I am ready to admit that the terms in this Clause require a good deal of modification. I do not think that the Clause, although my name is down to it, is an ideal one, but to-night we are debating a principle. We should be perfectly content if the Government would give us an assurance that our real and genuine anxiety will be met. It is symptomatic that hon. Members who, in the face of great pressure in Lancashire, have been loyal throughout to the Government, are to-night with those of us who have been opposed to the Government on this Bill from the beginning. The hon. Member for Bolton (Sir J. Haslam) who is deeply respected in his constituency and throughout Lancashire for the moderation of his opinions, an hon. Member who more than most Members has sought to maintain in Lancashire the reputation of the National Government, has warned the Government to-night. The hon. Member for Withington (Mr. Fleming) warned the Government in no uncertain terms.
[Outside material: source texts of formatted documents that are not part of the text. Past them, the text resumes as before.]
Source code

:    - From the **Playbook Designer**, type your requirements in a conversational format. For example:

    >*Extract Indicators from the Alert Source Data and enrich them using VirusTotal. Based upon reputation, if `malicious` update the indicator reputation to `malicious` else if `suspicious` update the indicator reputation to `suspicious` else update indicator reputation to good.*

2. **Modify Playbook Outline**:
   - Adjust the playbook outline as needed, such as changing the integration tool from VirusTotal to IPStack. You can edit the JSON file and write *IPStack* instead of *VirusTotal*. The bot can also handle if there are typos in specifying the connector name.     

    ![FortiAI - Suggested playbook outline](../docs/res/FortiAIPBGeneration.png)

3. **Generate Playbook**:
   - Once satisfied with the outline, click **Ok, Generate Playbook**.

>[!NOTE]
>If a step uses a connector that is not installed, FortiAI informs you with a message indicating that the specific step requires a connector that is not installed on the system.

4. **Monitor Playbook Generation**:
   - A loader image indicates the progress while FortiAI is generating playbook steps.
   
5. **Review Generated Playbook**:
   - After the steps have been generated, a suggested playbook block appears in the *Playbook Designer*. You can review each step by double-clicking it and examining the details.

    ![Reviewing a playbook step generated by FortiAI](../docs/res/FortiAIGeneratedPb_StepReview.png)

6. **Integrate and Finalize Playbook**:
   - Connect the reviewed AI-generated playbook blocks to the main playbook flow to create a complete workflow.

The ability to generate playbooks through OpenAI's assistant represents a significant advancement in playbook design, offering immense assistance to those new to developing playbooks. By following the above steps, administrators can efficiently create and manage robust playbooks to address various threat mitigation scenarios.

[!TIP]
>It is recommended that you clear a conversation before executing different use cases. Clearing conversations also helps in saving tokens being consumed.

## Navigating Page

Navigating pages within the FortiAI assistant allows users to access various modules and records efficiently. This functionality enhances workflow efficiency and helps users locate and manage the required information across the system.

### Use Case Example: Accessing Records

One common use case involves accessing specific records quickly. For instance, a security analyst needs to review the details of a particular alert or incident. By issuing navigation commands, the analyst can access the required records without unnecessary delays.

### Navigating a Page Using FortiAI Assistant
If the Government persist in their attitude I cannot help feeling that the political consequences in Lancashire will be disastrous, although I hope that they will not. But it is not so much a question of the political consequences in Lancashire as the economic consequences if this thing goes through. We are so apt to forget in this House, in passing hundreds of Clauses and getting very tired of this Bill in many of its aspects, that some of the things we are doing are leaving our hands for ever. We are the last revising tribunal and if we do not do something now we can never do it. If we do not do it now the opportunity

It being Eleven o'Clock, The CHAIRMAN left the Chair to make his Report to the House.

Committee report Progress; to sit again To-morrow.

The remaining Orders were read, and postponed.